Нет, Курган вовсе не собирался заканчивать свою жизнь под пулями расстрельной команды. Он не понаслышке знал, что это такое. Его однажды едва не положил расстрельный взвод НКВД на Колыме. С той поры он ненавидел духовые оркестры.
Сколько лет прошло? Шесть? А кажется – вечность. Отмотав срок по малолетке и пробыв всего полгода на свободе, он попался на краже. И поехал в снежные колымские лагеря. Там стал правой рукой вора в законе, усердно пополнял общак и добросовестно отрабатывал все поручения воровской братвы. Обоснованно надеялся сам скоро стать законником.
Для вора тюрьма – дом родной, а не место работы. Им работать запрещено – работают мужики. Кроме того, вор обязан ненавидеть советскую власть, а не добывать ей магаданское золото. Вот законники в колымских краях, где безраздельно владычествовал могучий Дальстрой, и стали саботировать работу на объектах ГУЛАГа, срывать производственные планы. В результате страна недополучала драгоценный металл. Большевики в таких случаях не церемонились. Прикинули, откуда ветер дует, да и собрали в одном месте всех, кто не желал ударным трудом крепить советскую экономику.
Выстроили самых активных саботажников в ряд в отдаленной зоне. Бродяги были расслаблены. Их советская власть еще в двадцатые годы назвала социально-близкими, и с тех пор чаще убеждала и перевоспитывала, чем карала. Поэтому и стояли они в строю – руки в карманах. Сплевывали презрительно сквозь дырки меж зубов, снисходительно слушая большого начальника из ГУЛАГа.
Начальник самозабвенно вещал о буржуях, сжимающих удушающее кольцо вокруг СССР. О том, что советские граждане самоотверженным трудом должны приближать торжество коммунизма.

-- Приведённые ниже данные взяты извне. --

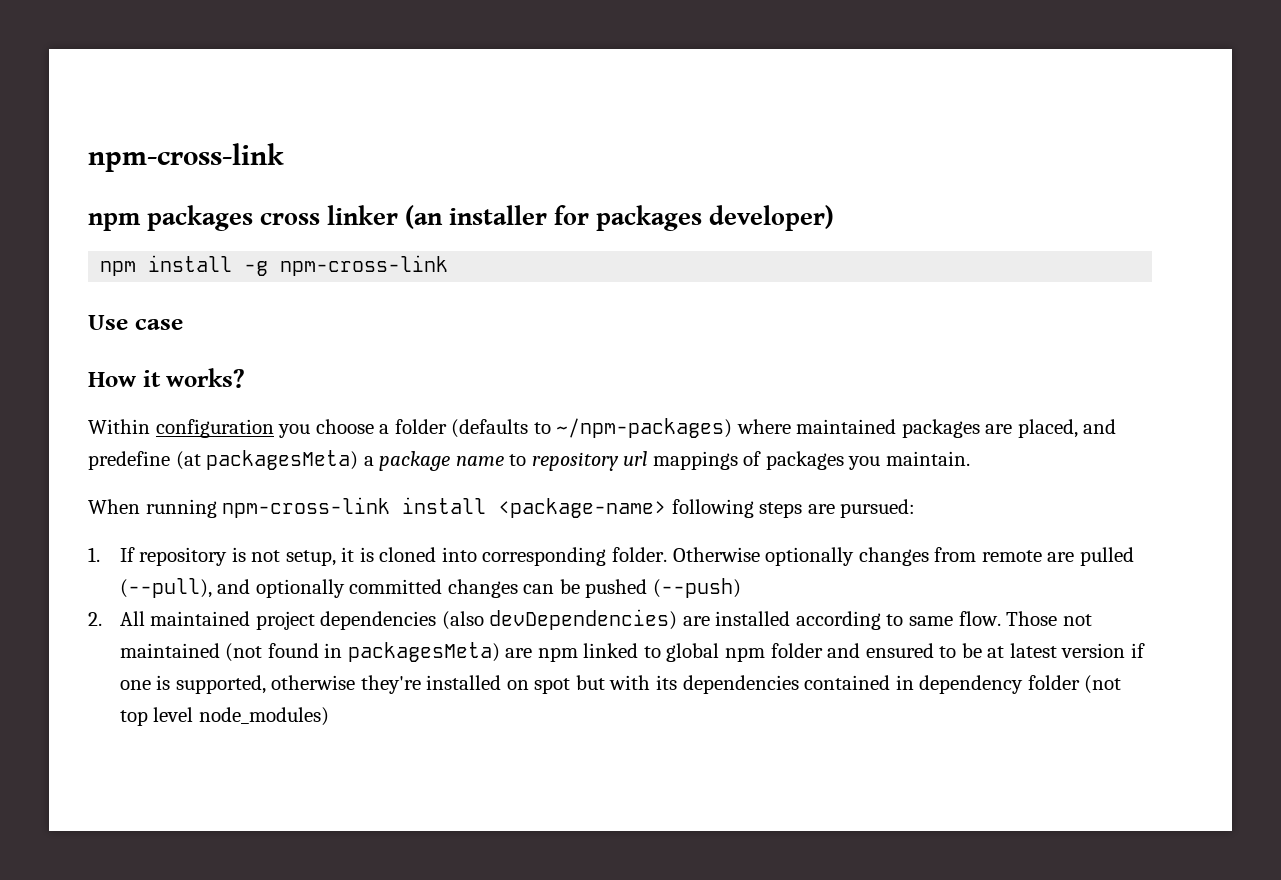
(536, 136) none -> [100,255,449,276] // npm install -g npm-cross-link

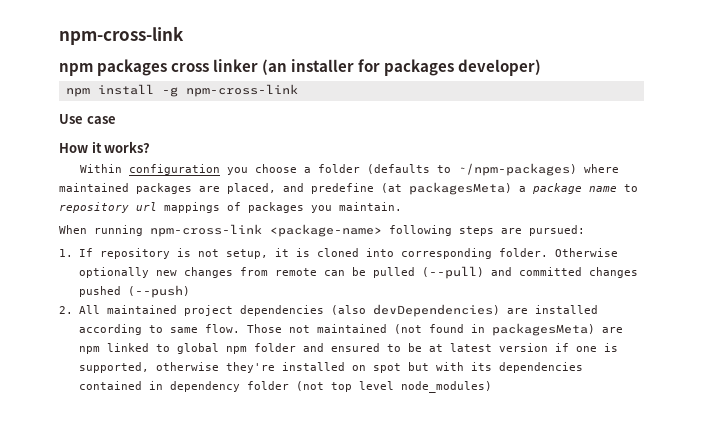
[402,497,487,514] install -> (262, 230) none
(855, 556) none -> [155,270,177,276] new
[1047,547,1134,566] [119,578,580,598] are pulled (--pull), and optionally committed changes can be -> [323,266,638,279] can be pulled (--pull) and committed changes

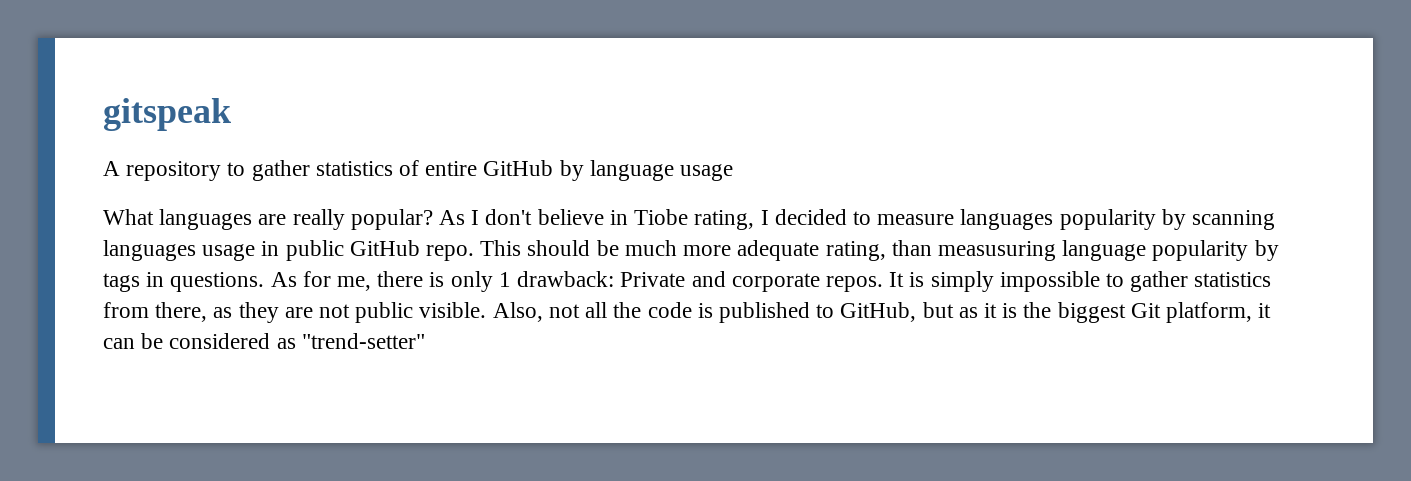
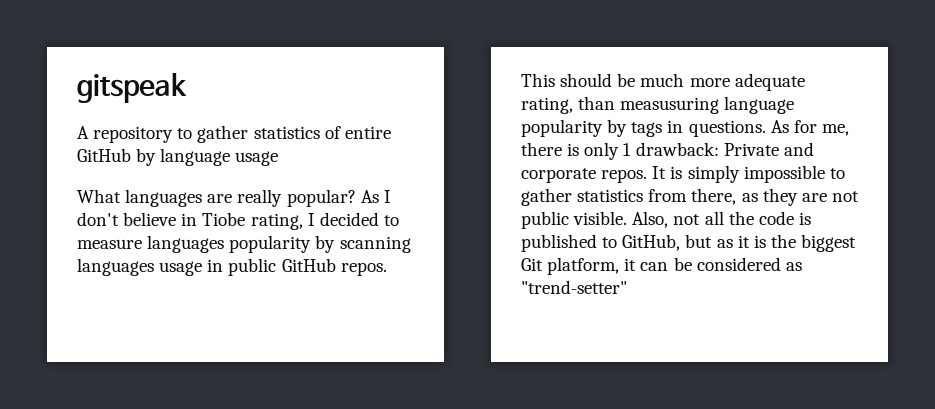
[426,245,475,261] repo. -> [340,262,387,276] repos.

– Ну и пускай приближают, – хмыкнул знаменитый вор-карманник Матрос. – Нам ваш коммунизм без надобности. Щипача его пальчики кормят неплохо!
А Кургану чем дальше, тем больше эта пропагандистская речь не нравилась. Особенно ее раздел про суровость к тем, кто не хочет вместе с народом идти в светлое будущее. Что делают с теми, кто не идет в будущее? Оставляют в прошлом?
Под конец чин из ГУЛАГа обвел внимательным взором выстроившуюся нестройной шеренгой братву, больше походившую на неорганизованную толпу.
– Последний раз спрашиваю, кто хочет ударным трудом искупить свою вину перед советским народом?